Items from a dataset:

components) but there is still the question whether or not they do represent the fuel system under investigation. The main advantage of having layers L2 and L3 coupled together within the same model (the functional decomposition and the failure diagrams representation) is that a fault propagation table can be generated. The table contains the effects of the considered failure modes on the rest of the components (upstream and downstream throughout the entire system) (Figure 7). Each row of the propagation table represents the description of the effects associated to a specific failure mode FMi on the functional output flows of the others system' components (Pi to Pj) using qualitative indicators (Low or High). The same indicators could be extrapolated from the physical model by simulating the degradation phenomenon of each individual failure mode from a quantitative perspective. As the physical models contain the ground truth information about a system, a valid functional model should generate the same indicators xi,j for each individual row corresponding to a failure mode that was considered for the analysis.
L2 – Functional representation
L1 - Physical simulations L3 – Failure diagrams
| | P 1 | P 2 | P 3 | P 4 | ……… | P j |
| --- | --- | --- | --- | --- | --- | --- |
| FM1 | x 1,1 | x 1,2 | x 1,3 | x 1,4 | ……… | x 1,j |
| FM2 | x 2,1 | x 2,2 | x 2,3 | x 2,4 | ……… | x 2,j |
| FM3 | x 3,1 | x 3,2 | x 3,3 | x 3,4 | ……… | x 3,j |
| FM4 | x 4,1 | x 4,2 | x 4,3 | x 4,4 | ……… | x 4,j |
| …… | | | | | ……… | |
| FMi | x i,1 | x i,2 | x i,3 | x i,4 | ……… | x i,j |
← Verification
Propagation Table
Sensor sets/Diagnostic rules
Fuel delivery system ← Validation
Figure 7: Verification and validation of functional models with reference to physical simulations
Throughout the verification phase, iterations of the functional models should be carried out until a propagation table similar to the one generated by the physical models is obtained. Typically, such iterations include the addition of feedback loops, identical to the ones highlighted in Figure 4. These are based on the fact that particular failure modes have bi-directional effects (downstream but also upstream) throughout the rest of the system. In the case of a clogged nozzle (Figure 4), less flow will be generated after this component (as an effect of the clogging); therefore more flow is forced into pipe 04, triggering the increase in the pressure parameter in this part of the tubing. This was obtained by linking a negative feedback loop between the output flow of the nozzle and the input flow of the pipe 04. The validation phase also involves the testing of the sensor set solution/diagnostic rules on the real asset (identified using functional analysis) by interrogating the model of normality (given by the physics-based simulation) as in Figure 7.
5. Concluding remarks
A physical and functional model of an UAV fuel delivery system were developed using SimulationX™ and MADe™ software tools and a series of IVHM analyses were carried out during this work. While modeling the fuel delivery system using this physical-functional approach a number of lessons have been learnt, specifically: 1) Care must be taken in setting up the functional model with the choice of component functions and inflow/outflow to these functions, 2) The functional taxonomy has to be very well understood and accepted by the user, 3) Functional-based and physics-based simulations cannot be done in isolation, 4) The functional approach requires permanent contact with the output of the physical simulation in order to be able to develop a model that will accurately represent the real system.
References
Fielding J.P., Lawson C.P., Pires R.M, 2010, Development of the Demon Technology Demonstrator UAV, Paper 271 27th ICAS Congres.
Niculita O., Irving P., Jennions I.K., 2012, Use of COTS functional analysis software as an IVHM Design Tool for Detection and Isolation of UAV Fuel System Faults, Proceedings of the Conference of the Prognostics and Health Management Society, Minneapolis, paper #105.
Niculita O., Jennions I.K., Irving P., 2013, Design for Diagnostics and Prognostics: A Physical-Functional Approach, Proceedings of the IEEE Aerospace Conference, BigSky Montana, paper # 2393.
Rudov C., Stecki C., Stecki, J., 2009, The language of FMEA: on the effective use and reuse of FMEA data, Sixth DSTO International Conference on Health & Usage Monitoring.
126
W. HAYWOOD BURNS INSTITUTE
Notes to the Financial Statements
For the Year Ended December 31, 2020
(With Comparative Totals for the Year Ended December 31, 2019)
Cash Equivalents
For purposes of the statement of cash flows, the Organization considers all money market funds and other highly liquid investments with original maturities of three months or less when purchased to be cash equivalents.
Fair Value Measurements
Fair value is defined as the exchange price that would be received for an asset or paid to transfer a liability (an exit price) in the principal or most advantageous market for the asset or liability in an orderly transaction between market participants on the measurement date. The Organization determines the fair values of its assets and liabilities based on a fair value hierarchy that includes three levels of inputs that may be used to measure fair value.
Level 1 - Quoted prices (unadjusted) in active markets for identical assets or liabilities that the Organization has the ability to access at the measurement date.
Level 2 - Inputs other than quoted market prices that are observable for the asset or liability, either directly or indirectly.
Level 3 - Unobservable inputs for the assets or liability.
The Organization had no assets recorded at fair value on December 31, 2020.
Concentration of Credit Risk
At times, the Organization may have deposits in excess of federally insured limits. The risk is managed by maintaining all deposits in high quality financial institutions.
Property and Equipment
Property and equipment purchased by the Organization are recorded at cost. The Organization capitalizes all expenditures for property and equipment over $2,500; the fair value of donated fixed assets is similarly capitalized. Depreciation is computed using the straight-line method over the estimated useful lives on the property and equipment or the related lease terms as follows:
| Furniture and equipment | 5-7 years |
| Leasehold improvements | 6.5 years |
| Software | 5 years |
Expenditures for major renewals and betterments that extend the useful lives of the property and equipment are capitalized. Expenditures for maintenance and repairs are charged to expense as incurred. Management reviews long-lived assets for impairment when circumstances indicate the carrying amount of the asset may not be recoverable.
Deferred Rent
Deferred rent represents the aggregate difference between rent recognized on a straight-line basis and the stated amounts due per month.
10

- **Requirement**
Return the span of lines in the data above that opens at the line with "6.5 years |" and closes at the line with "Software | 5 years |", exactly, ends included, nothing else.

- **Reply**
| Leasehold improvements | 6.5 years |
| Software | 5 years |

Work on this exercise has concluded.